Hoje, o que você sonha para os desfiles da Série Ouro? E o que acha que é utopia e o que pode virar realidade nesses sonhos?
Sandro Avelar: “Eu acho que os desfiles da Série Ouro precisam melhorar a questão estrutural. As escolas de samba têm carência na estrutura de barracão, recursos muito menores se comparado ao Especial, se você parar para analisar a diferença é quase com a gente recebendo uns 20% do que recebe uma escola do Especial, só que aqui nós temos quatro setores e no Especial são seis setores. Então, proporcionalmente existe essa defasagem grande. Mas, na minha visão, é um carnaval popular. Eu acho que a Série Ouro não pode perder esse caráter popular, tanto que os ingressos têm esse caráter popular, é o carnaval do povo. Cada local com sua cultura, e a Série Ouro busca sempre está coisa mais popular e é o que nós estamos mantendo”.

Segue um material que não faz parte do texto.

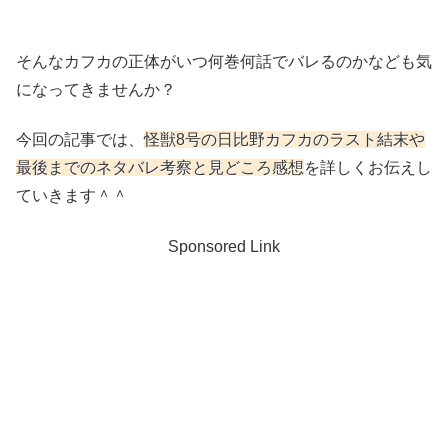
そんなカフカの正体がいつ何巻何話でバレるのかなども気
になってきませんか？
今回の記事では、
怪獣8号の日比野カフカのラスト結末や
最後までのネタバレ考察と見どころ感想
を詳しくお伝えし
ていきます＾＾
Sponsored Link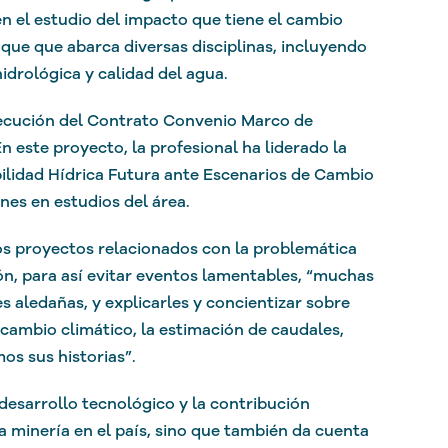
 el estudio del impacto que tiene el cambio
ue que abarca diversas disciplinas, incluyendo
hidrológica y calidad del agua.
jecución del Contrato Convenio Marco de
n este proyecto, la profesional ha liderado la
bilidad Hídrica Futura ante Escenarios de Cambio
nes en estudios del área.
os proyectos relacionados con la problemática
ón, para así evitar eventos lamentables, “muchas
 aledañas, y explicarles y concientizar sobre
 cambio climático, la estimación de caudales,
s sus historias”.
 desarrollo tecnológico y la contribución
la minería en el país, sino que también da cuenta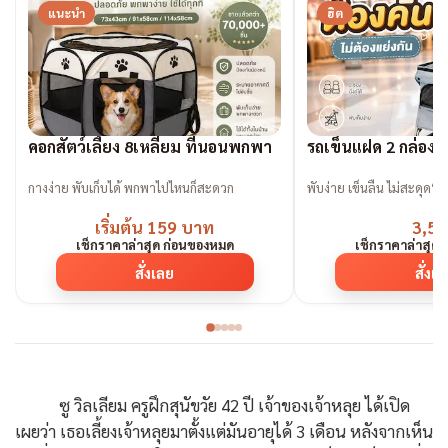
แนะนำ
ฮิต
คอกสัตว์เลี้ยง 8เหลี่ยม ที่นอนพกพา
รถเข็นแฝด 2 กล่องน
กางง่าย พับเก็บได้ พกพาไปไหนก็สะดวก
พับง่าย เข็นลื่น ไม่สะดุด“ต้
เริ่มต้น 159 บาท
3,59
เช็กราคาล่าสุด ก่อนของหมด
เช็กราคาล่าสุด
สั่งเลย
สั่งเ
ซู วิลเลียม ครูฝึกสุนัขวัย 42 ปี เจ้าของเจ้าหลุย ได้เปิด
เผยว่า เธอเลี้ยงเจ้าหลุยมาตั้งแต่มันอายุได้ 3 เดือน หลังจากเห็น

Sobre regulamento e obrigatoriedades nos desfiles, o que você aperfeiçoaria, tanto no Acesso, quanto no Especial?
Sandro Avelar: “Tudo depende muito da questão financeira. A Série Ouro não tem como avançar muito, visto que o valor é irrisório comparado com o Grupo Especial. É um regulamento enxuto, mas um regulamento que coloca todas as escolas de samba em pé de igualdade. Eu acho que isso é melhor para o espetáculo. Ninguém pode reclamar de algo que foi democraticamente constituído em assembleia geral. O regulamento é um pouco mais enxuto, mas ele vai mostrar que as escolas de samba estão preparadas. A grande diferença do regulamento de 2022 é a questão do tripé da comissão de frente e eu posso garantir que vai ser na minha visão o diferencial de todas as escolas de samba. Todas as escolas de samba estão fazendo tripés grandiosos e com bastante efeito. O que não aconteceu nas anteriores”.

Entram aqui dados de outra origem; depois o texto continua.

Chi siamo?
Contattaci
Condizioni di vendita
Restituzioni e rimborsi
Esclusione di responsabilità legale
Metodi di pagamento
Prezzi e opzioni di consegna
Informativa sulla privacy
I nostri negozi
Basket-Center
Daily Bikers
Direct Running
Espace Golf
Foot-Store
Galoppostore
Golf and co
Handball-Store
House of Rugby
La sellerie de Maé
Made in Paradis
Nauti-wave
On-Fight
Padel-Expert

Você é muito amigo da Morango, porta-bandeira. Acredita que nos próximos anos vamos ver como porta-bandeira de uma escola do Especial? Como superar essa barreira?
Sandro Avelar: “Eu particularmente respeito a opinião de quem é contrário, mas é bom deixar claro que cada instituição com sua independência. Não tenho conhecimento sobre o regulamento do Especial em relação a isso, mas se a Série Ouro aprovar eu sou totalmente favorável. Se a Intendente Magalhães também aprovar, sou totalmente favorável. Cada um que coloque as regras do seu jogo. Eu sou favorável, acredito que nós temos que dar a oportunidade de não só para porta-bandeira homem ou trans, o que for, nós temos também que tirar alguns rótulos do carnaval. O carnaval precisa ser mais popular e ele não pode ter nenhum tipo de separação ou elitismo, quem quiser ser porta-bandeira, quem quiser ser baiana, quem quiser ser ritmista, tem que ser a festa do povo, para o povo”.